## Required task
Pick out every line of the items below that contains the word "gallbladder", and copy each one.
======== Material for this exercise
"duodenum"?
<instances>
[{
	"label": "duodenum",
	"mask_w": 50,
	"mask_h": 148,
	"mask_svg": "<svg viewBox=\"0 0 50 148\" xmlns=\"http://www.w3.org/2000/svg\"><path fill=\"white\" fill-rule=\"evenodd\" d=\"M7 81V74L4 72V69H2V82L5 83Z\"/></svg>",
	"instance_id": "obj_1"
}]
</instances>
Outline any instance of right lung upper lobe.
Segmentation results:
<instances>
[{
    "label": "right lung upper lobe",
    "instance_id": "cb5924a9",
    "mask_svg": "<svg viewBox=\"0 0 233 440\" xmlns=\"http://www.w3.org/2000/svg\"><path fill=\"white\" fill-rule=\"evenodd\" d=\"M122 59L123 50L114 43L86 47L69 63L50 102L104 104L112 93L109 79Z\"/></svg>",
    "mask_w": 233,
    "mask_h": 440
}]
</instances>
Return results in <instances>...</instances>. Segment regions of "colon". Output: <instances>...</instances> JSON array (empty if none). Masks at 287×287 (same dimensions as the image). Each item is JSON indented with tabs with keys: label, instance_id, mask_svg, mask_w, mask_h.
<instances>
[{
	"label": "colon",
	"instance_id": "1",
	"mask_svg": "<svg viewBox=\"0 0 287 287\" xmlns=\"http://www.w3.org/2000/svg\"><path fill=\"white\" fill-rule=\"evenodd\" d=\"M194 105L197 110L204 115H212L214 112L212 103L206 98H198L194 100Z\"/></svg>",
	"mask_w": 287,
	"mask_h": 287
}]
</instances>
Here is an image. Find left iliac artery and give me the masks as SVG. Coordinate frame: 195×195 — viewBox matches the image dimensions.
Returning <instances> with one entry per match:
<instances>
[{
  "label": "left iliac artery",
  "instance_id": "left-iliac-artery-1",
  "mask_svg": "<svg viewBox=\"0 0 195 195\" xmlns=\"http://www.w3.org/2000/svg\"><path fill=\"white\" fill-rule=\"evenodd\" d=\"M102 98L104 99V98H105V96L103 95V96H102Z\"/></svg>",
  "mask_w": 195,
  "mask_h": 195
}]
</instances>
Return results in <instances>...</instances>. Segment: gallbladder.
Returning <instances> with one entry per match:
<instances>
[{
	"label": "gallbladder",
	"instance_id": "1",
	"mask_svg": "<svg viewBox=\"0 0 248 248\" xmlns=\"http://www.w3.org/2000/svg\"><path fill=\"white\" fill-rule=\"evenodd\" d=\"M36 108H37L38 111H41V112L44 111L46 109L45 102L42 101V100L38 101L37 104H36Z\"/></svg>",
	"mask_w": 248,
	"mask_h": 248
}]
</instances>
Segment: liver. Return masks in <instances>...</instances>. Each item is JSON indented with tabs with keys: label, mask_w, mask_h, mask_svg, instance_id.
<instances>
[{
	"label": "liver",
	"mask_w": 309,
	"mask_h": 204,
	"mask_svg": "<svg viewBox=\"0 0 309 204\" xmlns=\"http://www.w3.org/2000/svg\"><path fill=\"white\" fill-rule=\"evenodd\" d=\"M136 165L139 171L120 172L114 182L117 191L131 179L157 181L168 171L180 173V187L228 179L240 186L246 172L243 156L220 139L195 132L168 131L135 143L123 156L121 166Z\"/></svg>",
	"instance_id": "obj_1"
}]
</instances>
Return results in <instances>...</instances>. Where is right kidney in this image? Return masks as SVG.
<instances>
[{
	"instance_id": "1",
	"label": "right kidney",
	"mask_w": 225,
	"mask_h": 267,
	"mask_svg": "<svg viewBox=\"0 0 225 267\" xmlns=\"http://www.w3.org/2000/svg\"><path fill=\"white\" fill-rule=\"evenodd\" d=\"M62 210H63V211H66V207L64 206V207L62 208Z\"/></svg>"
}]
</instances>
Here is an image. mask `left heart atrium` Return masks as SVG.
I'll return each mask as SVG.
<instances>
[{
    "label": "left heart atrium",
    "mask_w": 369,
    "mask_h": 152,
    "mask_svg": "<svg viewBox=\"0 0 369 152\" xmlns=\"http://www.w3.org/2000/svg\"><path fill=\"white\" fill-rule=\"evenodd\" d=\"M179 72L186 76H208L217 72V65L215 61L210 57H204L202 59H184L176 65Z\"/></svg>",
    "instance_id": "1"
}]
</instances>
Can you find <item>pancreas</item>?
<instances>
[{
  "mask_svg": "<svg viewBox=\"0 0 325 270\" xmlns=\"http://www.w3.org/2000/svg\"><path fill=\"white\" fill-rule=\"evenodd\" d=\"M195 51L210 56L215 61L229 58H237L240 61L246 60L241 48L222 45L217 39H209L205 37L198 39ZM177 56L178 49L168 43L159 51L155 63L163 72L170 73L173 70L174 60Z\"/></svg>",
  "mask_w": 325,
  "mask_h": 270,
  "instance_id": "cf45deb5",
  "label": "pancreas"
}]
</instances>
================
## Exercise solution
Return results in <instances>...</instances>. Segment: gallbladder.
	"label": "gallbladder",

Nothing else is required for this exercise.